Task instructions:
1. According to the Phys-L post, what usually has to happen before undergraduate students are exposed to analysis of large data sets?
2. Reproduce the Phys-L post verbatim from "Increasingly many fields" to "of the instructor.".

Chronology Current Month Current Thread Current Date
[Year List] [Month List (current year)] [Date Index] [Thread Index] [Thread Prev] [Thread Next] [Date Prev] [Date Next]

[Phys-L] Data Science for Physicists - Is there a dataset all students should see?



Lots of lip service is given to the term "Big Data" these days.
Increasingly many fields of physics find themselves with huge sets of
data. Undergraduate students are not typically exposed to analysis of such
data sets unless they get involved in a research internship. And even
then, in classic physicist style, students learn only enough about data
management to get the job done. The data they analyze is very specific to
one physics field and to a particular research project.

*Is there one data set that every physics student should see?* Some
complex set of data that requires searching, classifying, and summarizing
data with more advanced statistical tools. It would need to be in a field
that is generally accessible to undergraduates.

That suggests that we might look to a kinematics domain. But I could
imagine a couple of sets depending on the subfield of the instructor.

Material shown:
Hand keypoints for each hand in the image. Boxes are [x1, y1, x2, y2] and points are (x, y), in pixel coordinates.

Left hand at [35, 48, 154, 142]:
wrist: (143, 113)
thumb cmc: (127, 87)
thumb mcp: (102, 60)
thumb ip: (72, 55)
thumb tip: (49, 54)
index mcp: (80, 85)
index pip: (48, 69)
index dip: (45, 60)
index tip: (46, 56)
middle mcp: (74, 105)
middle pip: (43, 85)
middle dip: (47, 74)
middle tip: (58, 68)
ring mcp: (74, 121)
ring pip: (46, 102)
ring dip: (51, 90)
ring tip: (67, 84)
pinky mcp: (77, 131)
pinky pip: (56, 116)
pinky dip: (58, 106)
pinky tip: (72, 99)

Responses for each task:
1. They have to get involved in a research internship.

2.
Increasingly many fields of physics find themselves with huge sets of
data. Undergraduate students are not typically exposed to analysis of such
data sets unless they get involved in a research internship. And even
then, in classic physicist style, students learn only enough about data
management to get the job done. The data they analyze is very specific to
one physics field and to a particular research project.

*Is there one data set that every physics student should see?* Some
complex set of data that requires searching, classifying, and summarizing
data with more advanced statistical tools. It would need to be in a field
that is generally accessible to undergraduates.

That suggests that we might look to a kinematics domain. But I could
imagine a couple of sets depending on the subfield of the instructor.